Oltre le barriere… si va sul Mortirolo

Su una delle montagne consacrate al ciclismo, l’asperità più cara a Marco Pantani, si sono cimentati ieri sette atleti diversamente abili, saliti ieri da Mazzo di Valtellina, chi in bici, chi in tandem, chi con un particolare mezzo a tre ruote. Successo pieno, dal punto di vista sportivo e sociale, per la domenica intitolata “Oltre le barriere… Mortirolo” che ha consentito di pareggiare il conto: i protagonisti hanno voluto dimostrare che una persona diversamente abile è in grado di portare a termine le stesse imprese sportive di un normodotato.

E’ stata un’esperienza intensa, a tratti quasi impossibile, per atleti con disabilità motorie di vario tipo, dalle più gravi alle più lievi. Le rampe del Mortirolo hanno messo a durissima prova la loro resistenza. I migliori sono riusciti a salire in vetta in 1h:20’ mentre Fabio Nari, toscano su triciclo con gravi problemi a gamba e braccio sinistro, è giunto al Passo della Foppa in quasi 4 ore.  Per lui sudore, sofferenza pura ed ostinazione, ma in cima ha trovato i suoi compagni d’avventura e molti spettatori ad applaudirlo.

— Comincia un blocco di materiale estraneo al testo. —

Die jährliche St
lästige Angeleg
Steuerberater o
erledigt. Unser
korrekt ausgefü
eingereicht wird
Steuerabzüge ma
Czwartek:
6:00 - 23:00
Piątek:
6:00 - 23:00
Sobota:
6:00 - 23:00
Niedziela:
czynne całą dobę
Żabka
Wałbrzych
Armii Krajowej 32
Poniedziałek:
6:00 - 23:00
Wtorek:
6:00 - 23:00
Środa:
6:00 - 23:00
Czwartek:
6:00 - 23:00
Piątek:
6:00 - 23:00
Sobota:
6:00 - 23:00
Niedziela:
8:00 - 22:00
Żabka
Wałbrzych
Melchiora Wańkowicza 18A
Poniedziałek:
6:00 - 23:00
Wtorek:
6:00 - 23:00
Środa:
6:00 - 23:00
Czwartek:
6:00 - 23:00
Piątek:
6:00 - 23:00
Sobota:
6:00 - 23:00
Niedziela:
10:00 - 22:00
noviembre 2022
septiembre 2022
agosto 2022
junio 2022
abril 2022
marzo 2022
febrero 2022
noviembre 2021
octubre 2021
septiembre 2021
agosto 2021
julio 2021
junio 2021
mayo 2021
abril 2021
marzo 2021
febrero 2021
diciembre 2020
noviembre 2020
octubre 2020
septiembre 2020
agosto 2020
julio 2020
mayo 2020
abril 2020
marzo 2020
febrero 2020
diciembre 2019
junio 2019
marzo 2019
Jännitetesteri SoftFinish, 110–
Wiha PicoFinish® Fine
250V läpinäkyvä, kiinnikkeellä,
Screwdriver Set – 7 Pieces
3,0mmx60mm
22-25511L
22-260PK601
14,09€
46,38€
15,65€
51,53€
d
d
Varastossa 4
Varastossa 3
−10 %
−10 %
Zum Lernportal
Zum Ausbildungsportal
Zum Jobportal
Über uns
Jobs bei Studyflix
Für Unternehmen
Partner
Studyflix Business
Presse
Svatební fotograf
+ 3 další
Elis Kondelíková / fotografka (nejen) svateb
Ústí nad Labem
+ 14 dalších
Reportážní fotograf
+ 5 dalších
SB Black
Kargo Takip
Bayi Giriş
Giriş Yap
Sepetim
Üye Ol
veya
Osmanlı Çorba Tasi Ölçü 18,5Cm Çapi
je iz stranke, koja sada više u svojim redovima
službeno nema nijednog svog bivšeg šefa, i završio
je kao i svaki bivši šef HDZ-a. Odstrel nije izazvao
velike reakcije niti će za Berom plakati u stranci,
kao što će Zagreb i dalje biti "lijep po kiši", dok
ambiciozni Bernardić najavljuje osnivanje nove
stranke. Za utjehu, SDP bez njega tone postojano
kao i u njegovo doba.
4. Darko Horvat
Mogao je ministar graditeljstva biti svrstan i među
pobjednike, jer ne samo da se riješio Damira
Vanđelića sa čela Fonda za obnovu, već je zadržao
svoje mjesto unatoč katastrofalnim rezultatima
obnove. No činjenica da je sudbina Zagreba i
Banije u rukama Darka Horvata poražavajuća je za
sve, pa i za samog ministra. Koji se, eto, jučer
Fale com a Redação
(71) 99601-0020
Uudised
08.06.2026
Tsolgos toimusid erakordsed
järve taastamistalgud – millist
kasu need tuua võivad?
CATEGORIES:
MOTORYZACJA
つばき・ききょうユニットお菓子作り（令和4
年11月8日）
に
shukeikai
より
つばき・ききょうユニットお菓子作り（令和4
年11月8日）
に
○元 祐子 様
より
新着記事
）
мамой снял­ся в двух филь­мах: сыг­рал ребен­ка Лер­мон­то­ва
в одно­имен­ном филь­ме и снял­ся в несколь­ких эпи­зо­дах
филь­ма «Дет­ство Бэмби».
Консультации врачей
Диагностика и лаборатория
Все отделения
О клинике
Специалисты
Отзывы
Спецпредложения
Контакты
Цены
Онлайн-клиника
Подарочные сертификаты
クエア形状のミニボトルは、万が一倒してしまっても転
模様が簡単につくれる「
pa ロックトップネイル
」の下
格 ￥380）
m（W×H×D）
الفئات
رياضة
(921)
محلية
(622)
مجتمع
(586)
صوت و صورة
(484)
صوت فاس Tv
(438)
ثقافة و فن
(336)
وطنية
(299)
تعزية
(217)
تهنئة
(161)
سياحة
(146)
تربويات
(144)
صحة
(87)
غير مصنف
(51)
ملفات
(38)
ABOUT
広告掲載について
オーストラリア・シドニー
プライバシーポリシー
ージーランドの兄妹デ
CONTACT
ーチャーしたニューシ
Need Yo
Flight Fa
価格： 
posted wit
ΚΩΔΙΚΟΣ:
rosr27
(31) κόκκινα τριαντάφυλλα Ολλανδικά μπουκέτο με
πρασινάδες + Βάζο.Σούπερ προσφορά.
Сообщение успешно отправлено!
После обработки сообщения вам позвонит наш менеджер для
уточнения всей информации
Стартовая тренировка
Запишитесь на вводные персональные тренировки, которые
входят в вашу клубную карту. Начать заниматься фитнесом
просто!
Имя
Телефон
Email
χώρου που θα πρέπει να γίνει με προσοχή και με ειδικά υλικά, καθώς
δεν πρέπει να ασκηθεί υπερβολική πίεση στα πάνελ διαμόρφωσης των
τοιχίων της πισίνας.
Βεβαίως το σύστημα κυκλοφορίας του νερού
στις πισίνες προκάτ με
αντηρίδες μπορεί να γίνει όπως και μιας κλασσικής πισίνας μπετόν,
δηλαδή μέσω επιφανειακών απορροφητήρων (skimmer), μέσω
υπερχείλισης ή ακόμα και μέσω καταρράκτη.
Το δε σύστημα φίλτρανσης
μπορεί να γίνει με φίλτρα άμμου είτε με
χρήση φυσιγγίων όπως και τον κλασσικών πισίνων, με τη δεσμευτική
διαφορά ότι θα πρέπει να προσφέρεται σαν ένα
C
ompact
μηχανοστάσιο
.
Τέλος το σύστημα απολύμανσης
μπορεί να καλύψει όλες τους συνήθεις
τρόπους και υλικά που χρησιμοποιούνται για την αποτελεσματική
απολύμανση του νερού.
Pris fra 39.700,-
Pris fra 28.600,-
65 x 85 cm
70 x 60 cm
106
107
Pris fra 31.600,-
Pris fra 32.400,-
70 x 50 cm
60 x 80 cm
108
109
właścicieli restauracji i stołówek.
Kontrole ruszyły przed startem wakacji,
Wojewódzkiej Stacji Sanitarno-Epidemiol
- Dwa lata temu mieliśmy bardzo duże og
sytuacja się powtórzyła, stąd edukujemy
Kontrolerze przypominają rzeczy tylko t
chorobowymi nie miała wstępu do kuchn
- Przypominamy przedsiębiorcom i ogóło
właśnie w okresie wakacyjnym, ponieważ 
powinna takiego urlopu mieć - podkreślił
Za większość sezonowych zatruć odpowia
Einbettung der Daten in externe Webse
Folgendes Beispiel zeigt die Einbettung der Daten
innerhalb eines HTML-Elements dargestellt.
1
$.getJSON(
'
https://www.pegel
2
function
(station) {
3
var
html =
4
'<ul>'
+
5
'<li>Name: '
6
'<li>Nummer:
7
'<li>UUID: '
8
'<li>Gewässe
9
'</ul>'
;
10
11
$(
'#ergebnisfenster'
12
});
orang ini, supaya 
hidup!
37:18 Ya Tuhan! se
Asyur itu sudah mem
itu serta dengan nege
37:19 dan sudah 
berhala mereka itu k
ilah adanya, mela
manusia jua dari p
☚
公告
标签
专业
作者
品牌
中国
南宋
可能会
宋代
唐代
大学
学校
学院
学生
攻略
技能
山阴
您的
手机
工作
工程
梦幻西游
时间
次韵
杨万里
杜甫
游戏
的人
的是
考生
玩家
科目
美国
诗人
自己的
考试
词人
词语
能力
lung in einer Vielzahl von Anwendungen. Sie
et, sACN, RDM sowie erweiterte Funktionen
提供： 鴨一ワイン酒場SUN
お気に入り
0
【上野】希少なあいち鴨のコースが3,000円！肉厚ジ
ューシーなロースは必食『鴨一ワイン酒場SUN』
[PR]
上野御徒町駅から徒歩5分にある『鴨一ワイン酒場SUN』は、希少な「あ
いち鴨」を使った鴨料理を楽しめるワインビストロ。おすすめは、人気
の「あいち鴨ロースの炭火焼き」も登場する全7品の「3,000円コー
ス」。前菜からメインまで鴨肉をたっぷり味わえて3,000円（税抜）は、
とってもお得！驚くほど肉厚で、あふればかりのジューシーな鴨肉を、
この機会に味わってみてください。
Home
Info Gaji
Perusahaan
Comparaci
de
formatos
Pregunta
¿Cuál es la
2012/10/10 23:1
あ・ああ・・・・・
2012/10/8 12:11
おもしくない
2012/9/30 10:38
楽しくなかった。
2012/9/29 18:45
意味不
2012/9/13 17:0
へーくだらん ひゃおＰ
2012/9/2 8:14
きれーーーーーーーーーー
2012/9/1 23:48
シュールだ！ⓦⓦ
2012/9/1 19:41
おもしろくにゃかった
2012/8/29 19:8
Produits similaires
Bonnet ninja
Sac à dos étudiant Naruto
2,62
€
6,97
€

Si sono messi in gioco sul Mortirolo, oltre a Nari, campione italiano e vincitore in coppa Europa a Praga, cat T1 (triciclo),  Fabio Triboli, da Lecco, campione paralimpico, medaglia d’oro a Pechino 2008 nella gara in linea categoria C5, Luciano Caironi, campione Italiano 2011 mtb paralimpici categoria C2, Zaral Virgolin, friulano, plurimedagliato ai campionati Nazionali ed Europei cat C3, Romeo Gazzetta, veneziano, plurimedagliato in prove di Coppa Europa cat C5, Orlando Rusalen, da Pordenone, campione Italiano cat B1 (in tandem, non vedente).

 “Stiamo portando avanti il nostro progetto in tutto il mondo – ha spiegato il team manager, Daniele Zammicheli di Parma – dopo aver scalato vette importanti non potevamo mancare l’appuntamento con la montagna di Marco Pantani. Questi atleti si sono superati, hanno saputo sorprendere anche me che li accompagno da anni”.

L’operazione è stata possibile per l’interessamento del Consorzio Turistico di Tirano e della famiglia Illarietti che ha ospitato atleti e accompagnatori.